Pada awal tahun ajaran 2007-2008, Direktorat Jenderal Manajemen Pendidikan Dasar dan Menengah c.q. Direktorat Pembinaan SMA melalui Dinas Pendidikan Kabupaten Sleman, menetapkan SMA Kolese De Britto sebagai Rintisan SMA Bertaraf Internasional. Sekolah Bertaraf Internasional adalah satuan pendidikan yang diselenggarakan dengan menggunakan Standar Nasional Pendidikan (SNP), yang meliputi standar kompetensi lulusan, isi, proses, pendidik dan tenaga kependidikan,

sarana dan prasarana, dana, pengelolaan, dan penilaian; serta diperkaya dengan standar salah satu negara anggota Organization for Economic Co-operation and Development (OECD) dan atau negara maju lainnya.
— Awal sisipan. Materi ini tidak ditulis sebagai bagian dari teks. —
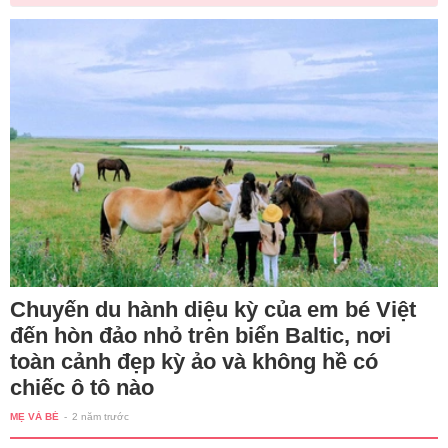
Chuyến du hành diệu kỳ của em bé Việt
đến hòn đảo nhỏ trên biển Baltic, nơi
toàn cảnh đẹp kỳ ảo và không hề có
chiếc ô tô nào
MẸ VÀ BÉ
-
2 năm trước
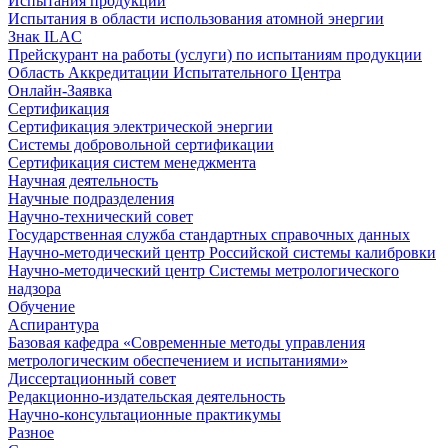
Испытания продукции
Испытания в области использования атомной энергии
Знак ILAC
Прейскурант на работы (услуги) по испытаниям продукции
Область Аккредитации Испытательного Центра
Онлайн-Заявка
Сертификация
Сертификация электрической энергии
Системы добровольной сертификации
Сертификация систем менеджмента
Научная деятельность
Научные подразделения
Научно-технический совет
Государственная служба стандартных справочных данных
Научно-методический центр Российской системы калибровки
Научно-методический центр Системы метрологического
надзора
Обучение
Аспирантура
Базовая кафедра «Современные методы управления
метрологическим обеспечением и испытаниями»
Диссертационный совет
Редакционно-издательская деятельность
Научно-консультационные практикумы
Разное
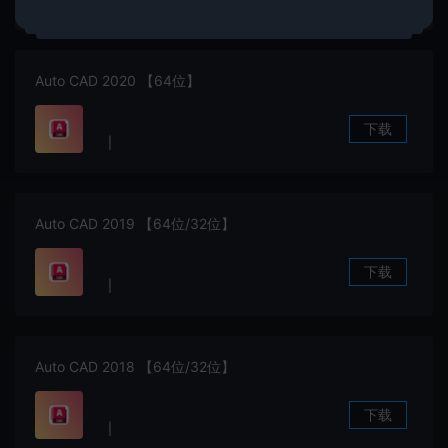
Auto CAD 2020 【64位】
下载
|
Auto CAD 2019 【64位/32位】
下载
|
Auto CAD 2018 【64位/32位】
下载
|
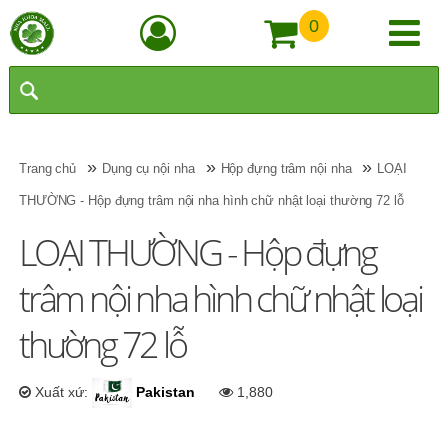
0
»
»
»
Trang chủ
Dụng cụ nội nha
Hộp đựng trâm nội nha
LOẠI
THƯỜNG - Hộp đựng trâm nội nha hình chữ nhật loại thường 72 lỗ
LOẠI THƯỜNG - Hộp đựng
trâm nội nha hình chữ nhật loại
thường 72 lỗ
Xuất xứ:
Pakistan
1,880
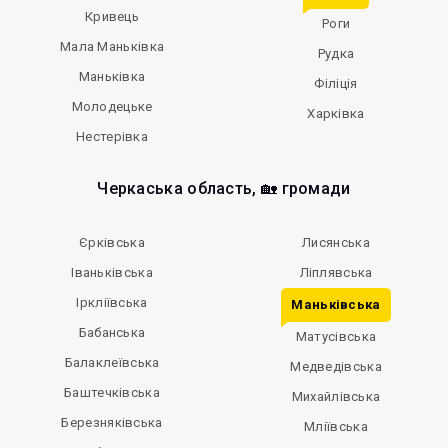
Кривець
Роги
Мала Маньківка
Рудка
Маньківка
Філіція
Молодецьке
Харківка
Нестерівка
Черкаська область, 🏡 громади
Єрківська
Лисянська
Іваньківська
Ліплявська
Іркліївська
Маньківська
Бабанська
Матусівська
Балаклеївська
Медведівська
Баштечківська
Михайлівська
Березняківська
Мліївська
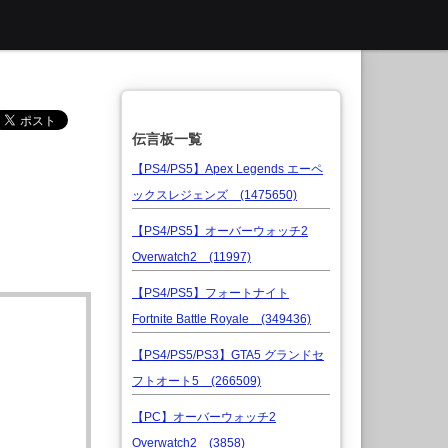
伝言板一覧
【PS4/PS5】Apex Legends エーペ
ックスレジェンズ (1475650)
【PS4/PS5】オーバーウォッチ2
Overwatch2 (11997)
【PS4/PS5】フォートナイト
Fortnite Battle Royale (349436)
【PS4/PS5/PS3】GTA5 グランドセ
フトオート5 (266509)
【PC】オーバーウォッチ2
Overwatch2 (3858)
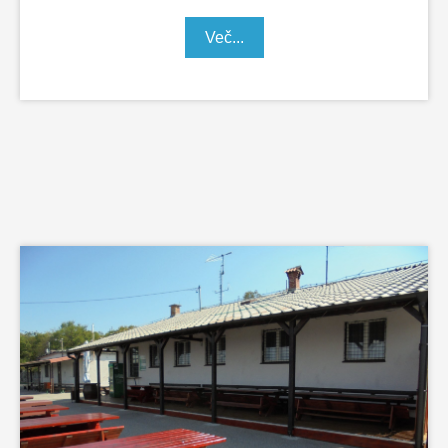
Več...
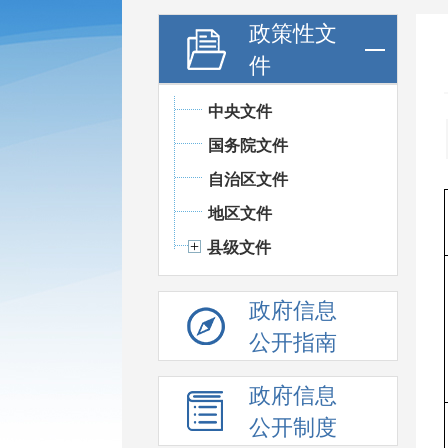
政策性文
件
中央文件
国务院文件
自治区文件
地区文件
县级文件
政府信息
公开指南
政府信息
公开制度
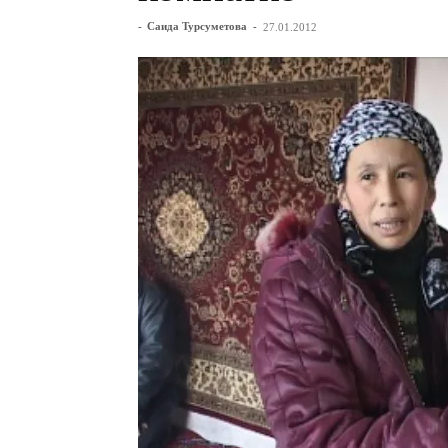
-
Саида Турсуметова
-
27.01.2012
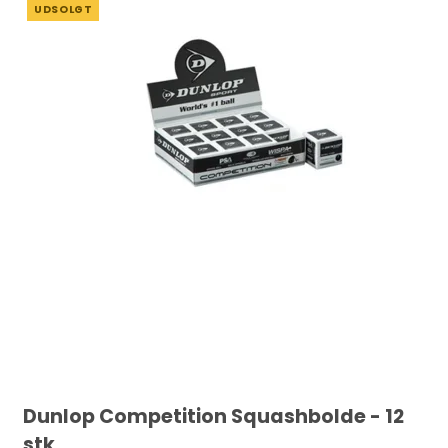
UDSOLGT
Dunlop Competition Squashbolde - 12
stk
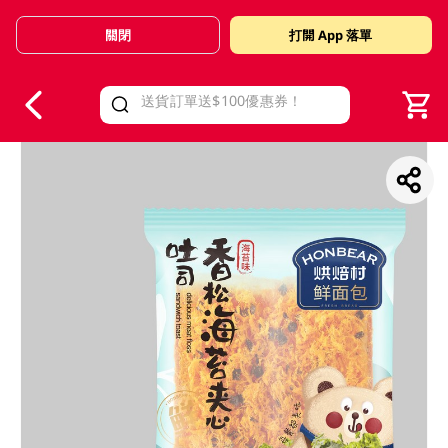
關閉
打開 App 落單
V
alid Until 30 June 2026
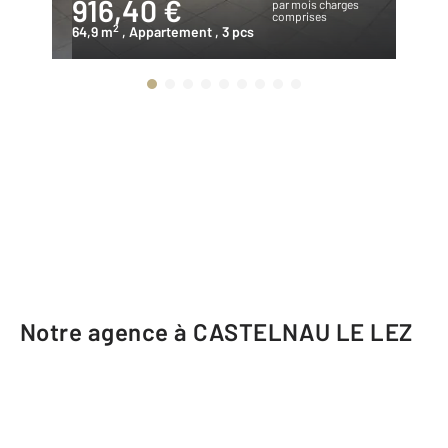
916,40 €
1
par mois charges
comprises
2
64,9 m
, Appartement
, 3 pcs
67
Notre agence à CASTELNAU LE LEZ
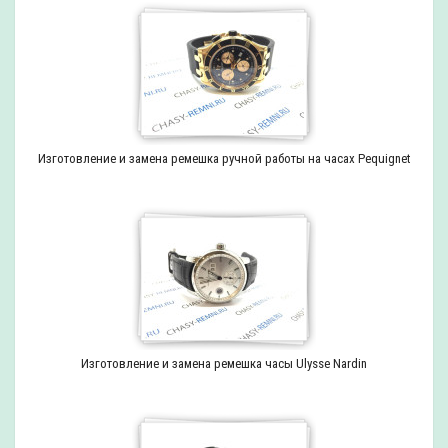
Изготовление и замена ремешка ручной работы на часах Pequignet
Изготовление и замена ремешка часы Ulysse Nardin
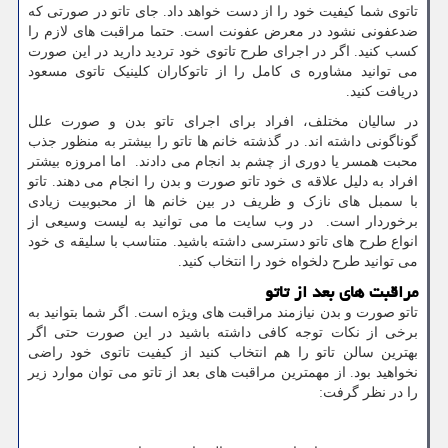
تاتوی شما کیفیت خود را از دست خواهد داد. جای تاتو در صورتی که
ضدعفونی نشود در معرض عفونت است. حتما مراقبت های لازم را
کسب کنید. اگر در اجرای طرح تاتوی خود تردید دارید در این صورت
می توانید مشاوره ی کامل را از تاتوکاران کلینیک تاتوی مسعود
دریافت کنید.
در سالیان مختلف، افراد برای اجرای تاتو بدن و صورت علل
گوناگونی داشته اند. در گذشته خانم ها تاتو را بیشتر به منظور جذب
محبت همسر یا دوری از چشم بد انجام می دادند. اما امروزه بیشتر
افراد به دلیل علاقه ی خود تاتو صورت و بدن را انجام می دهند. تاتو
با سمبل های نازک و ظریف در بین خانم ها از محبوبیت زیادی
برخوردار است. در وب سایت ما می توانید به لیست وسیعی از
انواع طرح های تاتو دسترسی داشته باشید. متناسب با سلیقه ی خود
می توانید طرح دلخواه خود را انتخاب کنید.
مراقبت های بعد از تاتو
تاتو صورت و بدن نیازمند مراقبت های ویژه است. اگر شما بتوانید به
برخی از نکات توجه کافی داشته باشید در این صورت حتی اگر
بهترین سالن تاتو را هم انتخاب کنید از کیفیت تاتوی خود راضی
نخواهید بود. از مهمترین مراقبت های بعد از تاتو می توان موارد زیر
را در نظر گرفت:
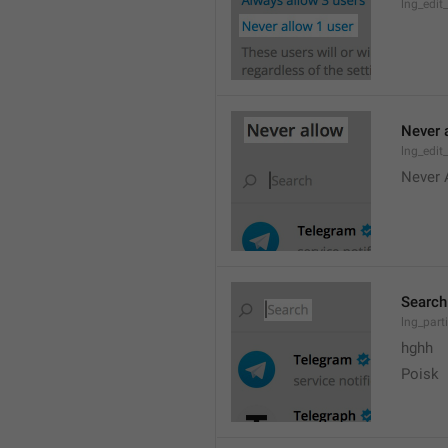
lng_edit
Never 
lng_edit_
Never 
Search
lng_parti
hghh
Poisk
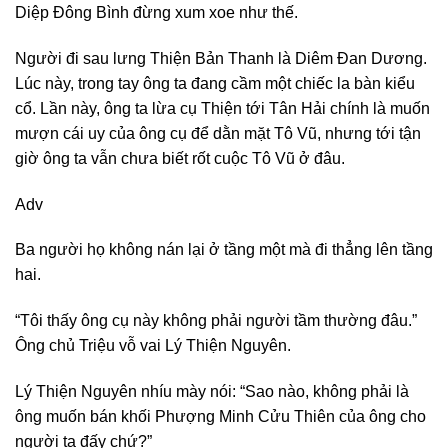
Diệp Đông Bình đừng xum xoe như thế.
Người đi sau lưng Thiện Bản Thanh là Diêm Đan Dương.
Lúc này, trong tay ông ta đang cầm một chiếc la bàn kiểu
cổ. Lần này, ông ta lừa cụ Thiện tới Tân Hải chính là muốn
mượn cái uy của ông cụ để dằn mặt Tô Vũ, nhưng tới tận
giờ ông ta vẫn chưa biết rốt cuộc Tô Vũ ở đâu.
Adv
Ba người họ không nán lại ở tầng một mà đi thẳng lên tầng
hai.
“Tôi thấy ông cụ này không phải người tầm thường đâu.”
Ông chủ Triệu vỗ vai Lý Thiện Nguyên.
Lý Thiện Nguyên nhíu mày nói: “Sao nào, không phải là
ông muốn bán khối Phượng Minh Cửu Thiên của ông cho
người ta đấy chứ?”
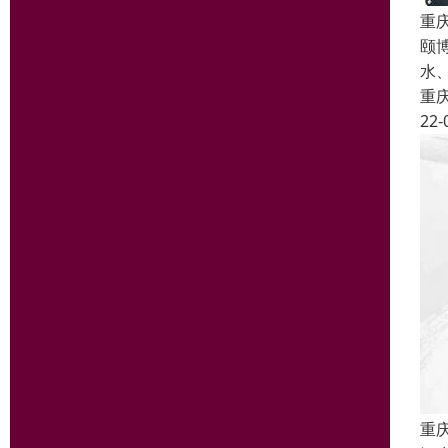
重
颐
水
重
22-
重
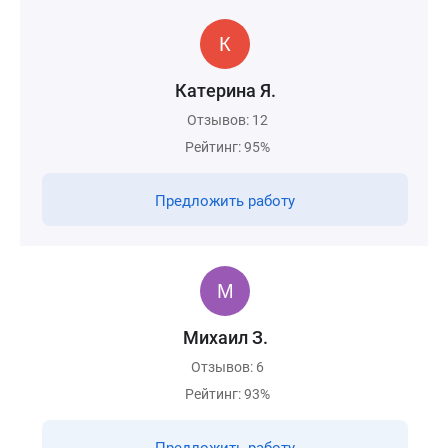
Катерина Я.
Отзывов: 12
Рейтинг: 95%
Предложить работу
Михаил З.
Отзывов: 6
Рейтинг: 93%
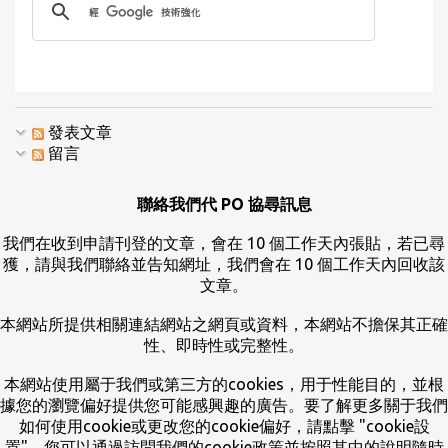
發表文章
留言
聯絡我們代 PO 協尋訊息
我們在收到申請刊登的文章，會在 10 個工作天內張貼，若已尋
獲，請與我們聯絡並告知網址，我們會在 10 個工作天內回收該
文章。
本網站所提供相關連結網站之網頁或資料，本網站不擔保其正確
性、即時性或完整性。
本網站使用屬于我們或第三方的cookies，用于性能目的，並根
據您的瀏覽偏好提供您可能感興趣的廣告。要了解更多關于我們
如何使用cookie或更改您的cookie偏好，請點擊 "cookie設
置"。您可以通過訪問我們的cookie政策並按照其中的說明隨時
Sesuai dengan keputusan Mahkamah Konstitusi yang membatalkan program RSBI, pada tahun 2013 SMA Kolese De Britto juga tidak lagi menjadi sekolah RSBI. Bersama dengan perayaan 64 tahun (Tumbuk Ageng) SMA Kolese De Britto mengadakan bedah lembaga dengan bantuan Bussiness Model Canvas (BMC) dan membuahkan inspirasi untuk menyusun RIP (Rencana Induk Pengembangan) sekaligus merancang program pengembangan setelah Master Plan sekolah berakhir. Sebagai bentuk nyata, pada tahun ajaran 2013-2014, pengurus yayasan bersama dengan staf direksi menyusun rencana strategis (renstra) lima tahun ke depan dan pada tahun ajaran ini difokuskan pada peningkatan kesehatan organisasi yang mencakup revitalisasi budaya kolese, penataan manajemen sekolah, penataan kurikulum sekolah, penataan keuangan dan pengelolaan sarana prasarana.